Before you start making grand plans, take a step back and some time to make realistic and achievable baby steps in this marathon of a year. Try implementing small modifications to your life. Perhaps start to engage with mindfulness. Don’t attempt to become Gandhi overnight but set out a simple programme for yourself. When I started, I began with just three minutes of mindfulness a day and after two weeks I built it to five minutes, and over the course of about six months I began meditating for up to thirty minutes a day. I used the app ‘headspace’ to facilitate this and it was hugely beneficial.
Also make some small changes to your diet. Drink more water, limit caffeine, look at foods that promote calmness. I found Dale Pinnock’s book “the medicinal chef” a great resource for recipes that promote calmness and stable moods.

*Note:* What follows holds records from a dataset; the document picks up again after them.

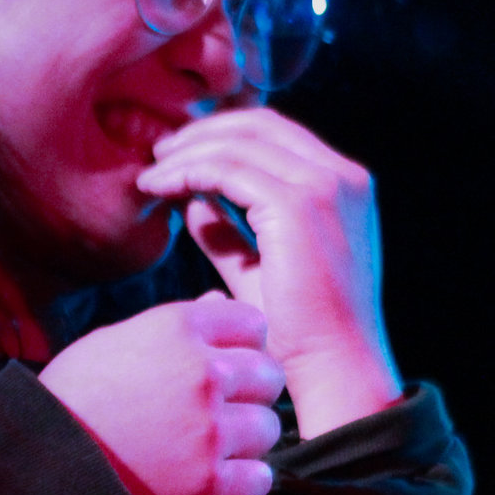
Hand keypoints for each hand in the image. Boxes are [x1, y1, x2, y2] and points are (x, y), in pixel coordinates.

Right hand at [39, 293, 284, 494]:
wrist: (38, 465)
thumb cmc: (72, 397)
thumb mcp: (116, 341)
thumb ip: (176, 324)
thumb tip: (220, 304)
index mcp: (178, 329)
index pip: (253, 324)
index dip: (244, 345)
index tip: (229, 364)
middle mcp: (203, 374)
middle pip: (269, 374)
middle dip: (251, 391)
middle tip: (223, 408)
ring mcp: (209, 431)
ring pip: (268, 426)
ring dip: (247, 438)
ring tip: (212, 445)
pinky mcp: (209, 485)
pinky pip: (260, 478)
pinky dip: (244, 481)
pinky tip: (217, 477)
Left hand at [138, 107, 402, 436]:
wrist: (334, 370)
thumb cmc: (301, 336)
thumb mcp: (261, 270)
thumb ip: (232, 232)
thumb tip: (195, 202)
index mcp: (345, 187)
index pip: (277, 134)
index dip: (224, 135)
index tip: (180, 154)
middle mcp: (342, 176)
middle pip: (258, 124)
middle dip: (201, 133)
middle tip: (158, 153)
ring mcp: (324, 186)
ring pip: (238, 143)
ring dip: (186, 153)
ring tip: (150, 175)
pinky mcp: (298, 205)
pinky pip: (227, 169)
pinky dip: (187, 172)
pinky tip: (158, 189)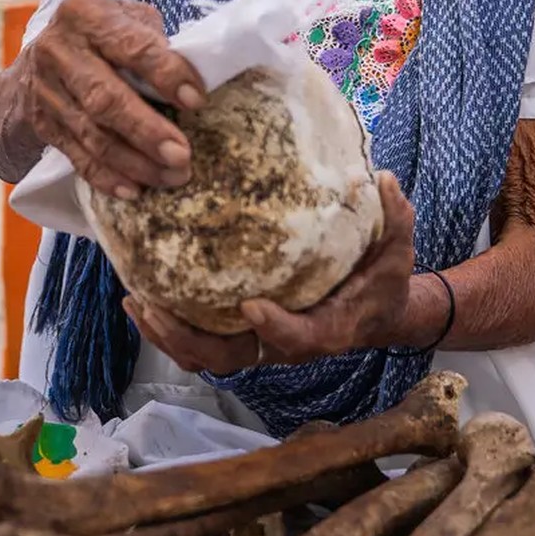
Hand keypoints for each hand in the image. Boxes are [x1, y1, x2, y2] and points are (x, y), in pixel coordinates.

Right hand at [18, 0, 205, 198]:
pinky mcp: (42, 125)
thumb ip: (154, 40)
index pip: (131, 46)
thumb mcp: (125, 19)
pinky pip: (77, 157)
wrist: (35, 61)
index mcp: (85, 14)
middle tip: (182, 155)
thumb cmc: (100, 37)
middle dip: (147, 130)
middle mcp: (59, 51)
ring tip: (172, 176)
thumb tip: (193, 78)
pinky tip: (135, 190)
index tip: (196, 100)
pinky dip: (107, 177)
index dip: (166, 73)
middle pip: (104, 97)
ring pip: (92, 134)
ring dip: (135, 162)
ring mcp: (46, 91)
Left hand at [123, 172, 415, 374]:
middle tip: (154, 304)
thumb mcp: (399, 249)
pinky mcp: (243, 333)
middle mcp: (285, 344)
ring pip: (205, 355)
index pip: (297, 337)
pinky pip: (200, 340)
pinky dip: (169, 326)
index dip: (274, 327)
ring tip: (135, 300)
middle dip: (187, 337)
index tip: (251, 305)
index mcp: (326, 328)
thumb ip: (394, 217)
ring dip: (167, 334)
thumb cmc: (385, 279)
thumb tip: (384, 179)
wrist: (376, 312)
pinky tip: (143, 293)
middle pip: (229, 357)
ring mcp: (259, 342)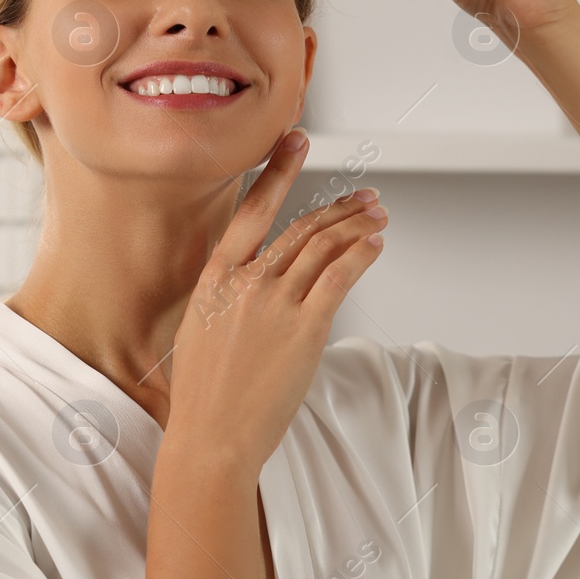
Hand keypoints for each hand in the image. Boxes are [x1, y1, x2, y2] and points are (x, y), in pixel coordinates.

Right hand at [165, 130, 387, 473]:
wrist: (211, 436)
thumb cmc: (205, 395)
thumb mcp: (202, 329)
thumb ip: (228, 297)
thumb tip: (255, 283)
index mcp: (216, 278)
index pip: (251, 210)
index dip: (278, 171)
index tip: (296, 142)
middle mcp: (246, 282)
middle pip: (301, 228)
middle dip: (339, 207)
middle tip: (364, 196)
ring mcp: (275, 303)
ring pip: (324, 247)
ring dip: (357, 226)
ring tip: (378, 215)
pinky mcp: (305, 328)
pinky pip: (340, 276)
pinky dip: (361, 255)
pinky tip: (374, 245)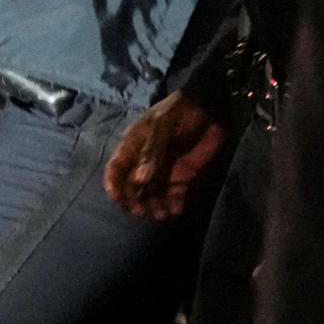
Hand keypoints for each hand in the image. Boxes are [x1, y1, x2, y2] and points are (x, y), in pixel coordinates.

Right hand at [103, 90, 226, 220]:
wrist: (210, 108)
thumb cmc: (179, 111)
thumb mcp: (162, 127)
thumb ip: (152, 153)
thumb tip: (140, 180)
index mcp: (133, 148)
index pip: (116, 170)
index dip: (114, 185)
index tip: (118, 199)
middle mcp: (144, 163)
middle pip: (132, 188)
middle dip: (135, 202)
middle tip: (143, 211)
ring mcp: (163, 172)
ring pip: (153, 196)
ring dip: (154, 207)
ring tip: (162, 215)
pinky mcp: (183, 178)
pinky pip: (175, 196)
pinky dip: (174, 206)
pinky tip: (176, 210)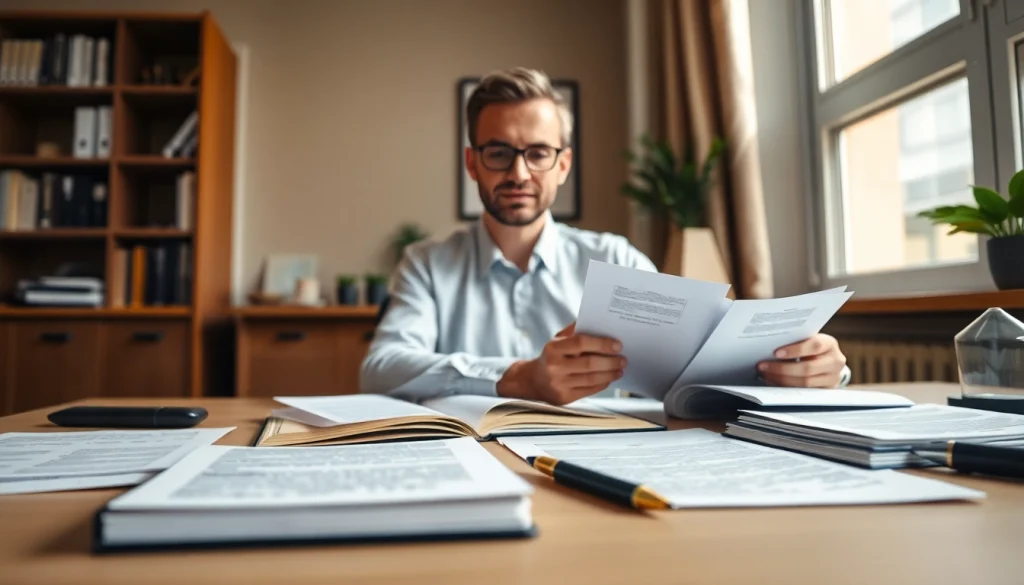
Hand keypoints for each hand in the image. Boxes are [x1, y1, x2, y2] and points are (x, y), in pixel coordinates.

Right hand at [497, 322, 625, 405]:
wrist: (533, 380)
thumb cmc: (551, 356)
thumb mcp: (558, 340)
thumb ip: (575, 330)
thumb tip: (598, 321)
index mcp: (553, 348)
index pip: (581, 342)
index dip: (602, 343)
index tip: (618, 345)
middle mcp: (554, 367)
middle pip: (590, 363)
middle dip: (610, 361)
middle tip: (623, 359)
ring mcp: (559, 384)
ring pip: (592, 379)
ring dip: (610, 374)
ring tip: (620, 369)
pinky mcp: (564, 397)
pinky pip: (589, 390)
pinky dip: (602, 384)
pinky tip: (609, 378)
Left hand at [757, 333, 845, 387]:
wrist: (828, 361)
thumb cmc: (811, 347)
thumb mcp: (808, 340)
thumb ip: (795, 341)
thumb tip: (767, 346)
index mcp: (830, 344)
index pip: (814, 345)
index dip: (795, 350)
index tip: (776, 353)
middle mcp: (835, 361)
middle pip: (808, 368)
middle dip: (782, 368)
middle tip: (762, 365)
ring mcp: (833, 378)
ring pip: (805, 383)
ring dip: (781, 379)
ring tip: (765, 373)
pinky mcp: (826, 391)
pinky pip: (804, 391)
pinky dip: (786, 386)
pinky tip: (773, 381)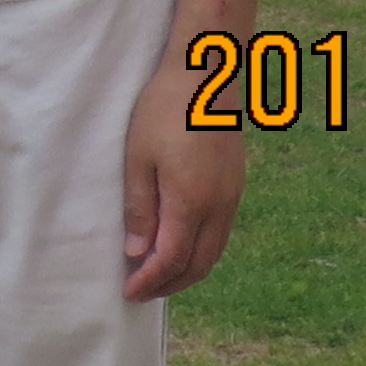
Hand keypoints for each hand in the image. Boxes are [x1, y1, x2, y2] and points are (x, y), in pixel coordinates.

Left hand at [120, 49, 244, 300]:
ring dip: (187, 271)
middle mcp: (218, 207)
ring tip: (159, 274)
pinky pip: (221, 233)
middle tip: (142, 291)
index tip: (129, 293)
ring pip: (213, 252)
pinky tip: (182, 244)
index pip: (170, 260)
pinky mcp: (236, 185)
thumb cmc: (165, 109)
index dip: (149, 281)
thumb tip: (137, 254)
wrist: (207, 73)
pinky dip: (200, 251)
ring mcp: (232, 197)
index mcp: (191, 202)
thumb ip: (139, 209)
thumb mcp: (139, 157)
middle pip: (197, 265)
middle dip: (169, 284)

If you decide exercise is something you want to engage with, don’t set out to becoming an Olympian overnight. Start becoming aware of how it makes you feel. Go for a short brisk walk, two or three times a week and do this for a month and perhaps start some light jogging or even join me for the A Lust for Life walk/run this March in Phoenix Park.
This self awareness is critical to allow yourself to seek an ability to cope, and in time recover. Don’t just implement actions and behaviours, analyse how they make you feel. So while the entire country is on an admiral crusade of self transformation, remember that before you can be better you must be well.